A group of locals and foreigners visited Joubert Park in the City of Johannesburg’s Region F on Tuesday, where the City and the Department of Home Affairs held an information session on matters relating to birth certificates, identity documents, and marriage and death certificates, among others.
Information regarding applications for the re-issuing of lost documentation, late registration of births and fraudulent marriages was also provided.
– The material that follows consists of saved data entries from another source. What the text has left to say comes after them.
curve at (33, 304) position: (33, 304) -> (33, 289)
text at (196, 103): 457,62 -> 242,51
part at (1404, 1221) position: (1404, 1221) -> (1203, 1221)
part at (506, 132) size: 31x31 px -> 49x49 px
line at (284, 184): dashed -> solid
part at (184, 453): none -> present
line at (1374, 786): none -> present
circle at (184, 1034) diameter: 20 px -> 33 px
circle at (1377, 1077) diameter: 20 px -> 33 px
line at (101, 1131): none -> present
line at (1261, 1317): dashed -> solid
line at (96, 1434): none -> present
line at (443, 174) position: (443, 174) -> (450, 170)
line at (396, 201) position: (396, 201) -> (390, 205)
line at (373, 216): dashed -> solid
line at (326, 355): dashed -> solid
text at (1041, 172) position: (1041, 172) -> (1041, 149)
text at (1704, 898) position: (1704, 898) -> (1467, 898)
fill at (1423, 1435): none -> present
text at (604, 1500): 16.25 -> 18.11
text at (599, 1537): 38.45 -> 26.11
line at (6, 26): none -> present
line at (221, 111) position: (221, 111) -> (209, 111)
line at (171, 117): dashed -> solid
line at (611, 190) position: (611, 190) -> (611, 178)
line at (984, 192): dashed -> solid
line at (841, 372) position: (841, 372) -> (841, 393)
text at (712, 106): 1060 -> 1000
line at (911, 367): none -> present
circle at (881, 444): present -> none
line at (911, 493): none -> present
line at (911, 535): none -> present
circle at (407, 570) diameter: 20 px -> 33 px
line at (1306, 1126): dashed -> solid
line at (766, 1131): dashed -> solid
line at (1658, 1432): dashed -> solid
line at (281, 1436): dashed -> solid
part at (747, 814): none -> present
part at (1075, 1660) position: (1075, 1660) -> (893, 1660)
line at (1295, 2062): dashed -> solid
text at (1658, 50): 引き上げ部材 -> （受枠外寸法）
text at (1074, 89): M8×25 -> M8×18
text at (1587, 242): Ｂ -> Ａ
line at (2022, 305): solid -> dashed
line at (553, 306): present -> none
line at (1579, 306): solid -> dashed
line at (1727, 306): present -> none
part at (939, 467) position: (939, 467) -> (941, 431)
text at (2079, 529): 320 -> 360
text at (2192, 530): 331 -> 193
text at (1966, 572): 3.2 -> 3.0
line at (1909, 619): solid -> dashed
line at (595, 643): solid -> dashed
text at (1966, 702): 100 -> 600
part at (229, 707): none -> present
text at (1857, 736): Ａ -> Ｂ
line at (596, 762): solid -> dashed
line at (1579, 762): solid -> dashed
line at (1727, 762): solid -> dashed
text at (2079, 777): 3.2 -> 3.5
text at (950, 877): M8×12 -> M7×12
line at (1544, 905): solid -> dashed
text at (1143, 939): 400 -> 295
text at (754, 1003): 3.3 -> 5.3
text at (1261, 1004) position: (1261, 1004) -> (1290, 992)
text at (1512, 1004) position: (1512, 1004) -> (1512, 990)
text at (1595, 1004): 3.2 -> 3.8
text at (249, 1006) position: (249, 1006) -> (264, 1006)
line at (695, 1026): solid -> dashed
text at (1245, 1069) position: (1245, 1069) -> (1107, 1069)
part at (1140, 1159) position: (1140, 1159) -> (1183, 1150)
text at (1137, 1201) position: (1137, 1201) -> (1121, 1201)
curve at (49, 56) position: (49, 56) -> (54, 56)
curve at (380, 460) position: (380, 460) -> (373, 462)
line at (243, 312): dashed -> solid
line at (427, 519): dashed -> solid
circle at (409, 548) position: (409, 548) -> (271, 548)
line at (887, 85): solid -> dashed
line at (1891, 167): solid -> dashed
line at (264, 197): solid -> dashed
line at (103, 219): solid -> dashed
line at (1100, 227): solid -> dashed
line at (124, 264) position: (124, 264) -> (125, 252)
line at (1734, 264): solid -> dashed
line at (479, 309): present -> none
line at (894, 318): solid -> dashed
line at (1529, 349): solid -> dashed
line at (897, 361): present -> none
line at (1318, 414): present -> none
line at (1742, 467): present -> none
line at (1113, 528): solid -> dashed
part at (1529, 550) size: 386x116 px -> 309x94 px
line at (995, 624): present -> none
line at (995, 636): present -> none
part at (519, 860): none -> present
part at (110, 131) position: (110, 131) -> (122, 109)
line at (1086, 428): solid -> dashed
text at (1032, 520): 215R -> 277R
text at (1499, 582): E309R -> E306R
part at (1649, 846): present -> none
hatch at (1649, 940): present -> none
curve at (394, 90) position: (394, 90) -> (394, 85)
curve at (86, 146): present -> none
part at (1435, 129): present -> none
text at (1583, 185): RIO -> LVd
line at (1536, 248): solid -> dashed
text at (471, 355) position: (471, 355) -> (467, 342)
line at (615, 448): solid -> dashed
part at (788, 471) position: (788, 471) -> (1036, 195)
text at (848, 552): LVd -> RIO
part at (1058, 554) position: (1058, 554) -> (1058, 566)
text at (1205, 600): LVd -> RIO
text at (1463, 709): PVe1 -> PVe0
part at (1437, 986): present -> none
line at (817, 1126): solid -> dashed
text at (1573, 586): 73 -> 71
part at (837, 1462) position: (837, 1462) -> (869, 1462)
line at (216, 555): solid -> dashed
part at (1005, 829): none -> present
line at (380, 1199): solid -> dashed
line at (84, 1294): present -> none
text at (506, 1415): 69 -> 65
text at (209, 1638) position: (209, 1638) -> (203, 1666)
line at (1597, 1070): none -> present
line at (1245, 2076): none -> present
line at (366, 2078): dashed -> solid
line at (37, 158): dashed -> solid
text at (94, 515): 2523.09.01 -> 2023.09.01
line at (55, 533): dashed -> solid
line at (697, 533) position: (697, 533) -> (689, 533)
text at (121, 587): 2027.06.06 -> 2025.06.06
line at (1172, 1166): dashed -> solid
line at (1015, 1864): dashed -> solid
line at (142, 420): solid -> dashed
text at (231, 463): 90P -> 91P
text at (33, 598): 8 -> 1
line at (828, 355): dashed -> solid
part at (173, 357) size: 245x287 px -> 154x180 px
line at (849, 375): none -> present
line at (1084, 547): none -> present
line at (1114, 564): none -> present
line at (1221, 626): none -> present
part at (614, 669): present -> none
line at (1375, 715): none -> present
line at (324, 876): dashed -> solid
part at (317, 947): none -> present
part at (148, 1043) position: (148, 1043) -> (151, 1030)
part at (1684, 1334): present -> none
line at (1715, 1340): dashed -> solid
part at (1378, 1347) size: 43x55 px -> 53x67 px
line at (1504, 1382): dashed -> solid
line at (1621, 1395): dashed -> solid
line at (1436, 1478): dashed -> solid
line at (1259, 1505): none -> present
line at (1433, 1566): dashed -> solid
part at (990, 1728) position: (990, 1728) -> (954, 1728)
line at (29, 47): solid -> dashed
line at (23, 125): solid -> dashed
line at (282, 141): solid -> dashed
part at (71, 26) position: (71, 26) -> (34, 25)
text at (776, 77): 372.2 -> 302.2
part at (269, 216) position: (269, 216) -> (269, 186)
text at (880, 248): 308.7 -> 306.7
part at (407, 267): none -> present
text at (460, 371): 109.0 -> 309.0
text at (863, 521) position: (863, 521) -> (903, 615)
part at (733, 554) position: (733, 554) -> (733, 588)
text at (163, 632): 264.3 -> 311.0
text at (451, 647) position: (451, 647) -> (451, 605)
More than 10 000 people – many from outside South Africa's borders – arrive in Johannesburg every month in search for better economic opportunities.
The City also has a migrants’ desk to assist refugees who have fled hunger, poverty and violence in their home countries. “Community members are always encouraged to apply for their documentation as this is key to exercising their democratic right to vote, education, healthcare, financial services and social benefits,” said Matome Maunatlala, of the Department of Home Affairs-City of Johannesburg Stakeholder Forum.
South African Social Security Agency officials were also at hand to assist with information regarding who qualified for social grants and how to access them.
Grandmother Mapaseka Moloi said she was looking after her daughter’s young children. She said her daughter died last year and she now had to share her pension with the grandchildren.
Moloi was happy to learn that she would be assisted with applying for the social grant for her grandchildren. “I’m so happy my son. I’m going to apply for my grandchildren's birth certificates first. Then I will apply for their grants. One of the children is due for school next year. Her grant will assist when she goes to school,” said Gogo Moloi.
Naheed Aslam and Jeera Muhammed are refugees from Somalia. They are a couple and are expecting their first child soon. They have been living in South Africa since 2011 but still hold asylum-seekers’ permits. They left the meeting knowing that their unborn baby will be a fully fledged South African citizen.